Please update the rows below by replacing "vino" with "uva" and leaving everything else unchanged. Leave the pictures out of your answer.

■ **Data for review**
═══
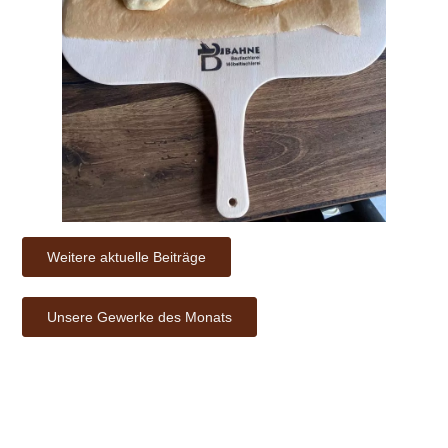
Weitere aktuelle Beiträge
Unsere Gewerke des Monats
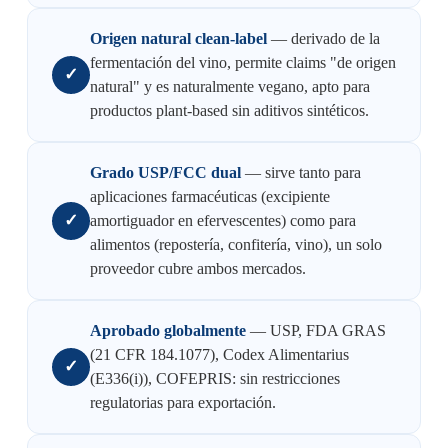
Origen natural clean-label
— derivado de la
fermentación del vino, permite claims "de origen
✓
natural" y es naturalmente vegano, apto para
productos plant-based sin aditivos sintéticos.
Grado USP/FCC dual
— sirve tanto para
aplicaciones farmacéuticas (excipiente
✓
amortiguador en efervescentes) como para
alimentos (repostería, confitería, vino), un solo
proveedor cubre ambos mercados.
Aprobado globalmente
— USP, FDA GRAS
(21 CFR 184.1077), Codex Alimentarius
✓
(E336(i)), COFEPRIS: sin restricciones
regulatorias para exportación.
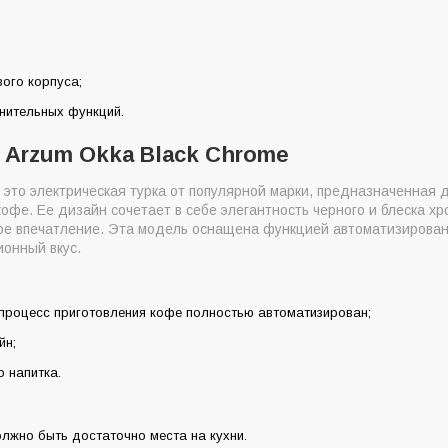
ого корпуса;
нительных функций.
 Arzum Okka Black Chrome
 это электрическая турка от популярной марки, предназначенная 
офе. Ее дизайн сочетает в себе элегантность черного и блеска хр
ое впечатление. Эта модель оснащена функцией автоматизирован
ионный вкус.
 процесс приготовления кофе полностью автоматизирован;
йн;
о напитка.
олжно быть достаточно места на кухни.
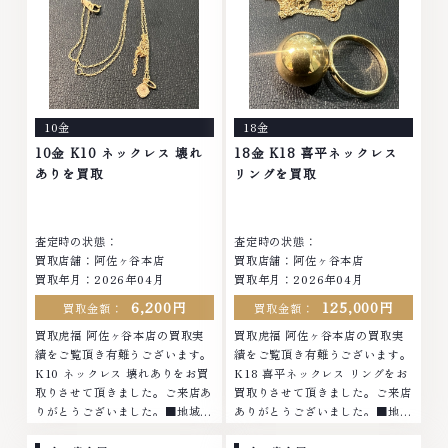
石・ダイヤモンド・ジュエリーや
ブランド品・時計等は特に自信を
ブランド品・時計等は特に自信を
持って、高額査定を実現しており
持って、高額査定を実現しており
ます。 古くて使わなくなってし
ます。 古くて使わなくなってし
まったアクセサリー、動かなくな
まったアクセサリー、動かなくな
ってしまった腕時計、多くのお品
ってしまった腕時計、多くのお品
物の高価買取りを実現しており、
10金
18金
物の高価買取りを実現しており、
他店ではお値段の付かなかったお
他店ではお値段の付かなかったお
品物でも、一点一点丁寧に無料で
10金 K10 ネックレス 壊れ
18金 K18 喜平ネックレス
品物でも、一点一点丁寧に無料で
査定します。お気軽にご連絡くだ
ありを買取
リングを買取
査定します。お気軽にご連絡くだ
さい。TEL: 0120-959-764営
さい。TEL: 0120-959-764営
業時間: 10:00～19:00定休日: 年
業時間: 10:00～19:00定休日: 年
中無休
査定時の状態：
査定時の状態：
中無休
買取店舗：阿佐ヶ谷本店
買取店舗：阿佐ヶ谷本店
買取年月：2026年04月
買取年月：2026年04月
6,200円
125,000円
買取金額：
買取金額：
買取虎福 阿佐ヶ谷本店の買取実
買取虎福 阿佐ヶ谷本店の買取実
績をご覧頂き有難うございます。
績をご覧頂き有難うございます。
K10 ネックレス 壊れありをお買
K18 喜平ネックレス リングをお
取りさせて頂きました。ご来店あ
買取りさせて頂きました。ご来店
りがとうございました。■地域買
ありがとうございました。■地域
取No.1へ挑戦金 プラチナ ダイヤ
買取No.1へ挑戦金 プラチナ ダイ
═══
■ **Finished task**
Weitere aktuelle Beiträge
Unsere Gewerke des Monats
Origen natural clean-label
— derivado de la
fermentación del uva, permite claims "de origen
✓
natural" y es naturalmente vegano, apto para
productos plant-based sin aditivos sintéticos.
Grado USP/FCC dual
— sirve tanto para
aplicaciones farmacéuticas (excipiente
✓
amortiguador en efervescentes) como para
alimentos (repostería, confitería, uva), un solo
proveedor cubre ambos mercados.
Aprobado globalmente
— USP, FDA GRAS
(21 CFR 184.1077), Codex Alimentarius
✓
(E336(i)), COFEPRIS: sin restricciones
regulatorias para exportación.
ого корпуса;
нительных функций.
 Arzum Okka Black Chrome
 это электрическая турка от популярной марки, предназначенная 
офе. Ее дизайн сочетает в себе элегантность черного и блеска хр
ое впечатление. Эта модель оснащена функцией автоматизирован
ионный вкус.
 процесс приготовления кофе полностью автоматизирован;
йн;
о напитка.
олжно быть достаточно места на кухни.
石・ダイヤモンド・ジュエリーや
ブランド品・時計等は特に自信を
ブランド品・時計等は特に自信を
持って、高額査定を実現しており
持って、高額査定を実現しており
ます。 古くて使わなくなってし
ます。 古くて使わなくなってし
まったアクセサリー、動かなくな
まったアクセサリー、動かなくな
ってしまった腕時計、多くのお品
ってしまった腕時計、多くのお品
物の高価買取りを実現しており、
10金
18金
物の高価買取りを実現しており、
他店ではお値段の付かなかったお
他店ではお値段の付かなかったお
品物でも、一点一点丁寧に無料で
10金 K10 ネックレス 壊れ
18金 K18 喜平ネックレス
品物でも、一点一点丁寧に無料で
査定します。お気軽にご連絡くだ
ありを買取
リングを買取
査定します。お気軽にご連絡くだ
さい。TEL: 0120-959-764営
さい。TEL: 0120-959-764営
業時間: 10:00～19:00定休日: 年
業時間: 10:00～19:00定休日: 年
中無休
査定時の状態：
査定時の状態：
中無休
買取店舗：阿佐ヶ谷本店
買取店舗：阿佐ヶ谷本店
買取年月：2026年04月
買取年月：2026年04月
6,200円
125,000円
買取金額：
買取金額：
買取虎福 阿佐ヶ谷本店の買取実
買取虎福 阿佐ヶ谷本店の買取実
績をご覧頂き有難うございます。
績をご覧頂き有難うございます。
K10 ネックレス 壊れありをお買
K18 喜平ネックレス リングをお
取りさせて頂きました。ご来店あ
買取りさせて頂きました。ご来店
りがとうございました。■地域買
ありがとうございました。■地域
取No.1へ挑戦金 プラチナ ダイヤ
買取No.1へ挑戦金 プラチナ ダイ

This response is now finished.